From the definition of the radian, its obvious that the arc length of the arc corresponding to the chord of such a triangle is merely theta in radians, but is there a formula of the length of this chord in terms of theta?
Yes. I think it's length=sqrt(2-2cos(theta)).
This formula certainly works for many of the values you mention (it worked for the ones I checked),
What values of theta produce chord lengths of 1/sqrt(2) and 1/(sqrt(3).
A chord length of 1/sqrt(2) is produced by theta=arcos(3/4), or roughly 20.7*
A chord length of 1/sqrt(3) is produced by theta=arcos(5/6) or roughly 16.8*
the chord lengths produced by thetas of 30, 72, 144, and 150.
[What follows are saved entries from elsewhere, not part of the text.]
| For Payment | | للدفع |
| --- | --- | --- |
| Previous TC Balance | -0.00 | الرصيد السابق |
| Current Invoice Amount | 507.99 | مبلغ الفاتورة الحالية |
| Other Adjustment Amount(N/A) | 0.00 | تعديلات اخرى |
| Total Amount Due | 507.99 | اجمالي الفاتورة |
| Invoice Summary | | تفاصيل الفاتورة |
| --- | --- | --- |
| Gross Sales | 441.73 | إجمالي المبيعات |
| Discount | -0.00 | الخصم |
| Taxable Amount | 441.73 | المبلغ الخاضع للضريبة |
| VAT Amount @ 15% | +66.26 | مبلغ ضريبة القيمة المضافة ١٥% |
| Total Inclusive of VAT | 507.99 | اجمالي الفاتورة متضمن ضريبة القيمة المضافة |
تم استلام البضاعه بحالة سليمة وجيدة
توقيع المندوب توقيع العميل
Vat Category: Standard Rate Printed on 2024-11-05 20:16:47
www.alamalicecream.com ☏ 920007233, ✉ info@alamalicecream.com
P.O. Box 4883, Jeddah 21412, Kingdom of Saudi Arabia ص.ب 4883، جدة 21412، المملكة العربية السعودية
If theta=30*, then chord length=sqrt(2-sqrt(3))
If theta=72*, then chord length=sqrt((5-sqrt(5))/2)
If theta=144*, then chord length=sqrt((5+sqrt(5))/2)
If theta=150*, then chord length=sqrt(2+sqrt(3))
I'm reasonably sure all the above is right. Someone else may have other ideas.
Since simply answering my questions would make for a very short discussion, fill free to post any other interesting tidbits about triangle, circles, or other geometric shapes.
i really like what happens to mobius strips when you cut them at various widths.